Perhaps the National Capital City’s biggest attraction in early Spring is the blooming of the historic cherry trees surround the Tidal Basin, the National Mall, and the Potomac waterfront. Visitors come from all over the world to witness this annual spectacle of nature. However, the blooms last a very short time. Any given tree may be in full bloom for only about a week. And it has now been more than a week since the blossoms peaked. During the intervening time the remaining blossoms continued to fall off the trees. And then almost all of those that were left succumbed to the rain and wind over the past weekend.
But just because we will have to wait until next year for the cherry blossoms to return, visiting the trees near the Tidal Basin is still worthwhile. The twisted and gnarled trunks of the 3,750 cherry trees are ornamental in and of themselves. And like their blossoms, flowering cherry trees themselves are fairly ephemeral too, at least as trees go. Most cultivars live only 30 to 40 years. But quite a few of the trees surrounding the Tidal Basin were originally planted more than 100 years ago, and their age only contributes to their beauty.
There are other trees mixed in with the more famous cherry trees that are worth seeing too. Flowering trees include dogwood, holly, magnolia, and crabapple trees. Other trees include American Elms, Red Maples, River Birches and pines. But perhaps the most interesting of the other trees is an Amur cork tree on the south side of the Tidal Basin (MAP), between the water and The Franklin Delano Roosevelt Memorial. Having been planted over 80 years ago, these trees are old enough to have witnessed the construction of the nearby The Thomas Jefferson Memorial, and its dedication back in 1943.

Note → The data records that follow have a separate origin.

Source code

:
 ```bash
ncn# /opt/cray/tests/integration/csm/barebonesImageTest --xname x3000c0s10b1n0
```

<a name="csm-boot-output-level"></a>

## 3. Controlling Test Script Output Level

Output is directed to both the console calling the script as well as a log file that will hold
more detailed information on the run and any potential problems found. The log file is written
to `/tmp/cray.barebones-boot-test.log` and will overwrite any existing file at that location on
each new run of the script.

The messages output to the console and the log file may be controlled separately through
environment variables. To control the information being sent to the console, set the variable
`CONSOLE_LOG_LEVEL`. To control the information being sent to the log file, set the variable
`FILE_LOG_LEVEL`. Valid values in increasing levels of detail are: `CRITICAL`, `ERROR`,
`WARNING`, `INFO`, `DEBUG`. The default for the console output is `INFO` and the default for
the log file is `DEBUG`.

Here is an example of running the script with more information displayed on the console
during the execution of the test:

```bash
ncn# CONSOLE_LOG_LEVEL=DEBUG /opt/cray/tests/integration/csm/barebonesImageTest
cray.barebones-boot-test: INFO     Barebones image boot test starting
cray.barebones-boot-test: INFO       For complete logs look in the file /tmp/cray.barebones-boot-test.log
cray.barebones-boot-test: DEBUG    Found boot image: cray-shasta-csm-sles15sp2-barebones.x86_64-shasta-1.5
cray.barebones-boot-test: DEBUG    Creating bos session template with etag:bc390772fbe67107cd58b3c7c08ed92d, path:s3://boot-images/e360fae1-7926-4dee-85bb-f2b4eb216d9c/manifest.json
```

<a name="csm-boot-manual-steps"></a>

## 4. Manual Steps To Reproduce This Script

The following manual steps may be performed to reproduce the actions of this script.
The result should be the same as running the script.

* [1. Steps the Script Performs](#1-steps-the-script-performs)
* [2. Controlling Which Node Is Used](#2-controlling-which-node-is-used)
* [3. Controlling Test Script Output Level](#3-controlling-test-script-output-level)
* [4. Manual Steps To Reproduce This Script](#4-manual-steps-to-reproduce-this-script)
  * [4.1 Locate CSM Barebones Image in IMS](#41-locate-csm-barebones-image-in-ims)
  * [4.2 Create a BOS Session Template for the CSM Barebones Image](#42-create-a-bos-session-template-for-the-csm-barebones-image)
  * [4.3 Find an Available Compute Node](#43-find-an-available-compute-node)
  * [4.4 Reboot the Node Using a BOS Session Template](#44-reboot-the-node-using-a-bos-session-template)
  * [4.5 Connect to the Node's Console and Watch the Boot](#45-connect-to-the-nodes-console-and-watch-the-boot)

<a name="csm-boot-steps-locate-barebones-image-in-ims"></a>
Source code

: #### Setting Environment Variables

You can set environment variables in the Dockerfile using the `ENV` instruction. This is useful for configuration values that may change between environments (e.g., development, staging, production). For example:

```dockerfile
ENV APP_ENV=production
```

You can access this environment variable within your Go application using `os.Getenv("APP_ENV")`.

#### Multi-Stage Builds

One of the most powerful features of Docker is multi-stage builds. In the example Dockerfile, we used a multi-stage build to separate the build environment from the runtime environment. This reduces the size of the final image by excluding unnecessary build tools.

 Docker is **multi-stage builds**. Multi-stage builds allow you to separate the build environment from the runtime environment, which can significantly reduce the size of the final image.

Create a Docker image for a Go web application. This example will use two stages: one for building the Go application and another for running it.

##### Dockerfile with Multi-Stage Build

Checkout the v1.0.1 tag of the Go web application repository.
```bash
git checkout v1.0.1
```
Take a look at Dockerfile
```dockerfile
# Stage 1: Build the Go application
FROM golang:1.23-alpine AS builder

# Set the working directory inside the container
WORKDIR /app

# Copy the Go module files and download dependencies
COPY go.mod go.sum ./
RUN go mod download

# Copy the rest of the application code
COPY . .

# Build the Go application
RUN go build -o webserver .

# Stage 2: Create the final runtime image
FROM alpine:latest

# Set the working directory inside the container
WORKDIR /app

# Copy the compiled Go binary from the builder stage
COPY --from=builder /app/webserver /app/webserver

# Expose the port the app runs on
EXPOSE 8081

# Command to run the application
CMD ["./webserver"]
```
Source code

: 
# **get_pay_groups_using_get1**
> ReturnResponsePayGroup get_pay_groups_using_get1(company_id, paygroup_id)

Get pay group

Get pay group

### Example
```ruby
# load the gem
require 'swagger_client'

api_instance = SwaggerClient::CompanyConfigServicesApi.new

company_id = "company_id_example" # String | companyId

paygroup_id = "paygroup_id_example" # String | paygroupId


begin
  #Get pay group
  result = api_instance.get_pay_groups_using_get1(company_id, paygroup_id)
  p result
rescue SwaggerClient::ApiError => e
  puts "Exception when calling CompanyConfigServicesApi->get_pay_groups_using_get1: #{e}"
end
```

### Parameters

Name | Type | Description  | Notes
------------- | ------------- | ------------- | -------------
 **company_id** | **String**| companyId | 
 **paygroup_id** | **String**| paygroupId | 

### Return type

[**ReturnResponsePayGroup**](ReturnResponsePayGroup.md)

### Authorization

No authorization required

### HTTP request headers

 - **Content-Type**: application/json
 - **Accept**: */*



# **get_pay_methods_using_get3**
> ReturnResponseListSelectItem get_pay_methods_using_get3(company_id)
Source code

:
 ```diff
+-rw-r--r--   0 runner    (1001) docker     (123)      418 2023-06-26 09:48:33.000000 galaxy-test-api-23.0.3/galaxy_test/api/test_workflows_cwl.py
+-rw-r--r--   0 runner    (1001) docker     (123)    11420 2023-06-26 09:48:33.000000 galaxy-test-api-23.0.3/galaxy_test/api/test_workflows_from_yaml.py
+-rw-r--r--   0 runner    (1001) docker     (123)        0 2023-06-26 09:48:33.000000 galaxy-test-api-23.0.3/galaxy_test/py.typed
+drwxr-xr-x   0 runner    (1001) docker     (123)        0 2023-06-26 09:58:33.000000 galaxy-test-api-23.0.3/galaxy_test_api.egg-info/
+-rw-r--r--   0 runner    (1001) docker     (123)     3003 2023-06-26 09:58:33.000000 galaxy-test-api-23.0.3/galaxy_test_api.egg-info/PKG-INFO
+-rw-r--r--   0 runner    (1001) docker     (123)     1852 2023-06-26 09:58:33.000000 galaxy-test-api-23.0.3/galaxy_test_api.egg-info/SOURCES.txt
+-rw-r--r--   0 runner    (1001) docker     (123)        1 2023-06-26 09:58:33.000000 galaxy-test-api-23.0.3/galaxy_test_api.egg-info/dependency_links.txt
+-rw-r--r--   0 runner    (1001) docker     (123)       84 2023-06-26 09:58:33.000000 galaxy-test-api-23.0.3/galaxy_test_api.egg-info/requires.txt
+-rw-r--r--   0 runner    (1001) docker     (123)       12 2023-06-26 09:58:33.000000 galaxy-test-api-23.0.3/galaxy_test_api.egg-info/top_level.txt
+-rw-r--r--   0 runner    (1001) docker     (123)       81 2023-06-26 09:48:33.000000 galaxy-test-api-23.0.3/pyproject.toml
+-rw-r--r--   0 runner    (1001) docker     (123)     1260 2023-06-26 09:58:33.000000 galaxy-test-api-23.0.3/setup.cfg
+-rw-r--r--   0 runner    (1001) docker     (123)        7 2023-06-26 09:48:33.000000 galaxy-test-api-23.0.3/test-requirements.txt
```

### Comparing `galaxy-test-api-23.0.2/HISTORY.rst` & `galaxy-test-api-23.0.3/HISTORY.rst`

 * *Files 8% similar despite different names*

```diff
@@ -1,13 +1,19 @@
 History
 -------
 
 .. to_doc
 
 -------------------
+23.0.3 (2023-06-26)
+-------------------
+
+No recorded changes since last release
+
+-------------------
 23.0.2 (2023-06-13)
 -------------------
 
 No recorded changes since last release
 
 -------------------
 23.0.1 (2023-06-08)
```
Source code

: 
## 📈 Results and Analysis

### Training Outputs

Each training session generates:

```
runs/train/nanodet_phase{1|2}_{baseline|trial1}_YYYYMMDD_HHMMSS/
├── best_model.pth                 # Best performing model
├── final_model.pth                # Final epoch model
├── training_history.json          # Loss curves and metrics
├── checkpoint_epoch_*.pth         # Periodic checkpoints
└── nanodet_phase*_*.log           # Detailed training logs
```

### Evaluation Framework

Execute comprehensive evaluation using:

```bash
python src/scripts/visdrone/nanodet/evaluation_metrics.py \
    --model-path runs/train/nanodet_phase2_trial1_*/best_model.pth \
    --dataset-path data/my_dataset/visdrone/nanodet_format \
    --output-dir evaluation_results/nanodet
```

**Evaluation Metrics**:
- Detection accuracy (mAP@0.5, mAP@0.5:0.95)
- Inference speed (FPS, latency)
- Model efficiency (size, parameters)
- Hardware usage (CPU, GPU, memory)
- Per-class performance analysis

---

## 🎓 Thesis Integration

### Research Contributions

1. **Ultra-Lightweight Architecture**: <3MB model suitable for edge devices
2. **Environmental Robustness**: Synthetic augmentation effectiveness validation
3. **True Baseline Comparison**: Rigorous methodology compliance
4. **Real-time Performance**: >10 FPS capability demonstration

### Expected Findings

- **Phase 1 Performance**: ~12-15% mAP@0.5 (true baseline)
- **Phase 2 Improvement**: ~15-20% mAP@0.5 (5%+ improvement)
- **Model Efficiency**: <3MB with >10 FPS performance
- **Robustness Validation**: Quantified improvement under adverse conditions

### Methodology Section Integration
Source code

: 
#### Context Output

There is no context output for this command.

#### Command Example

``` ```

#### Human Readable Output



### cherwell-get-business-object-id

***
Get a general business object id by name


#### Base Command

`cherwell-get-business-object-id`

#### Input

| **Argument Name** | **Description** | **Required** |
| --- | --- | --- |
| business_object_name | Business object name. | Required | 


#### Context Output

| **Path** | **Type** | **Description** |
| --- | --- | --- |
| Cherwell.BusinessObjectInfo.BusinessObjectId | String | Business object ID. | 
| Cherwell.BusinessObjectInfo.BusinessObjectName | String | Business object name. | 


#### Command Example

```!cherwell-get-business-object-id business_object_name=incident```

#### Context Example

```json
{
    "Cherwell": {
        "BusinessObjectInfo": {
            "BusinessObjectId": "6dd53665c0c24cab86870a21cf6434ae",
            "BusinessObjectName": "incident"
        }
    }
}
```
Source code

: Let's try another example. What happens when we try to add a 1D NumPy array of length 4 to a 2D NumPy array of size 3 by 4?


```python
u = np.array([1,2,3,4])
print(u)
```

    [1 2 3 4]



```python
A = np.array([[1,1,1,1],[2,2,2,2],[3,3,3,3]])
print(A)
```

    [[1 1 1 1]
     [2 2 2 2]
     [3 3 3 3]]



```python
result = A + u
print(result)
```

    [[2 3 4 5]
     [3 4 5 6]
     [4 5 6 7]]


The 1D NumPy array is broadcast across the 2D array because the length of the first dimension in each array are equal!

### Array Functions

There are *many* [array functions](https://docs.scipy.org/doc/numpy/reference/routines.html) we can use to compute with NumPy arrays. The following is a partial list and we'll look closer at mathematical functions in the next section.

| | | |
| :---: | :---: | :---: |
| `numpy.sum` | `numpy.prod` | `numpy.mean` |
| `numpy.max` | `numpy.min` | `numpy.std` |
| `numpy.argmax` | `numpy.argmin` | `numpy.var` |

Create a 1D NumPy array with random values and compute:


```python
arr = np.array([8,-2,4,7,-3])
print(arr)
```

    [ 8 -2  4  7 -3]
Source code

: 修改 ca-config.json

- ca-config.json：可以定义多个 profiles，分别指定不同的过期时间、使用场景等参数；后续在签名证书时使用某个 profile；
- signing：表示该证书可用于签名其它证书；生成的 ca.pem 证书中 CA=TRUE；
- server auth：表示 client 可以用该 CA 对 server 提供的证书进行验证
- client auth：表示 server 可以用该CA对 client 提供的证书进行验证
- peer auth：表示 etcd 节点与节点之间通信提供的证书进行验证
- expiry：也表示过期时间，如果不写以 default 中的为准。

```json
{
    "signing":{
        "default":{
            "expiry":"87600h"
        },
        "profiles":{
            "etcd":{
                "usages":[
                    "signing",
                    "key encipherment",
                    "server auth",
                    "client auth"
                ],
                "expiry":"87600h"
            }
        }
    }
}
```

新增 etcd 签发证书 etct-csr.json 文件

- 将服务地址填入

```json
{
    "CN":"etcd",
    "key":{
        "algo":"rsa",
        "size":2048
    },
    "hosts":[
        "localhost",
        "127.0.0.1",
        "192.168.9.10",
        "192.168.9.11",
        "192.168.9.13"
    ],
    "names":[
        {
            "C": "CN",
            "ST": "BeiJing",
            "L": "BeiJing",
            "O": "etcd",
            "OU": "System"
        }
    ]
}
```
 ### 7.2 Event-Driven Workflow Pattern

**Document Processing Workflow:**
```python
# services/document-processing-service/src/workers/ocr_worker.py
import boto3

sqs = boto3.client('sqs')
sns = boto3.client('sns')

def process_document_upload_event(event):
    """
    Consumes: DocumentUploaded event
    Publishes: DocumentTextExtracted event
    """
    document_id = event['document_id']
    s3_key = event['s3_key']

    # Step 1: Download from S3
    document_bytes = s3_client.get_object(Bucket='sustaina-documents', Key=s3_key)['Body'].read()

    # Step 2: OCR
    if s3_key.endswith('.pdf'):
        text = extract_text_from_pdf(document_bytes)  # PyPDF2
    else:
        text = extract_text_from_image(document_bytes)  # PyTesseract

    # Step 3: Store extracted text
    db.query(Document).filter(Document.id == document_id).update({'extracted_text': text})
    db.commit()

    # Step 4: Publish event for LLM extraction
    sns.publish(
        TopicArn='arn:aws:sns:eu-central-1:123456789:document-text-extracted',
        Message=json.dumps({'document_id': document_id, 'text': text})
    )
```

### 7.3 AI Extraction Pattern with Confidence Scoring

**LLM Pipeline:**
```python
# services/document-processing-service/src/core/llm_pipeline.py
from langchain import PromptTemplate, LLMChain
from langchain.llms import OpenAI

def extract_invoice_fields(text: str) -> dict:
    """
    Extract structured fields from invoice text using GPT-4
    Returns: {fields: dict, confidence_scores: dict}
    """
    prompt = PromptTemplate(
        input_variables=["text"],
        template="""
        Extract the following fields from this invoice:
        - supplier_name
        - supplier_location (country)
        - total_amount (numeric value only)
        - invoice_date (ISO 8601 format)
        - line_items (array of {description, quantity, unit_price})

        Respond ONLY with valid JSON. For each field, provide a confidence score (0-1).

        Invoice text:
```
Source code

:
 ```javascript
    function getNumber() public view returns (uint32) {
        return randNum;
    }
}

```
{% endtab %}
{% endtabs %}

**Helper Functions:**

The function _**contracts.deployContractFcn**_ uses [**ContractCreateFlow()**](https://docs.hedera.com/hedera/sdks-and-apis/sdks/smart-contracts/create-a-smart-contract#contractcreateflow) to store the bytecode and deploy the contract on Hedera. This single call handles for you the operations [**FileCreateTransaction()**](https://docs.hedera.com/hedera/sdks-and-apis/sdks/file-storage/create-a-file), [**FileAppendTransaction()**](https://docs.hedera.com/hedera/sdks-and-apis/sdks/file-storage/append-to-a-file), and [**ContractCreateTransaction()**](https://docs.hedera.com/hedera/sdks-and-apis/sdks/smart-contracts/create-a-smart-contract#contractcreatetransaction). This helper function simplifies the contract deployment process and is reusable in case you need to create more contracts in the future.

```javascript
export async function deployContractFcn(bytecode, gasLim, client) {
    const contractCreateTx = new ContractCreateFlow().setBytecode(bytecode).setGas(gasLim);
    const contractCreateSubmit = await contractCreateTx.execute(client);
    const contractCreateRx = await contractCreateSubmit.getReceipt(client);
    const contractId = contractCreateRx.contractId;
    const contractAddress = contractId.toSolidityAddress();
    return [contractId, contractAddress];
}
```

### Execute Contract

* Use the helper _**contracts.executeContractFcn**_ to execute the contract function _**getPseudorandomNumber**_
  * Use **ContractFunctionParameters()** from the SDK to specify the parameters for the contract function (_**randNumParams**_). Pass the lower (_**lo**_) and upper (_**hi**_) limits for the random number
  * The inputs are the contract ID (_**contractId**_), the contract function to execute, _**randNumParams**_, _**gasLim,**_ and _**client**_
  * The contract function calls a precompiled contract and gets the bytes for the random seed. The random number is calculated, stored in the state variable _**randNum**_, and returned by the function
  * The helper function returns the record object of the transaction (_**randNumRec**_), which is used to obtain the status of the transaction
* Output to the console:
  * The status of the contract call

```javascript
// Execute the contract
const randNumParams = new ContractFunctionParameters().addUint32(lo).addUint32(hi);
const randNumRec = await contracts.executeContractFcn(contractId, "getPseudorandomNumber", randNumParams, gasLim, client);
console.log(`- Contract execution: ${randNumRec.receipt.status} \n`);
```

The Amur cork tree, or the Phellodendron amurense, is a species of deciduous tree in the family Rutaceae named for its thick corky bark. Native to eastern Asia; northern China, northeast China, Korea, Ussuri, Amur, and Japan. The tree is a major source of huáng bò, one of the 50 fundamental herbs used in traditional Chinese medicine.
What I find most interesting about the Amur cork tree, however, besides its unusual appearance, is that it is considered invasive and even an ecological threat in North America. The National Park Service, who overseas the area around the Tidal Basin, originally introduced it to the environment. However, the Park Service’s own guidelines state, “The best way to control Amur corktree is not to plant it in the first place.” It’s a contradiction that seems typical for the Federal government.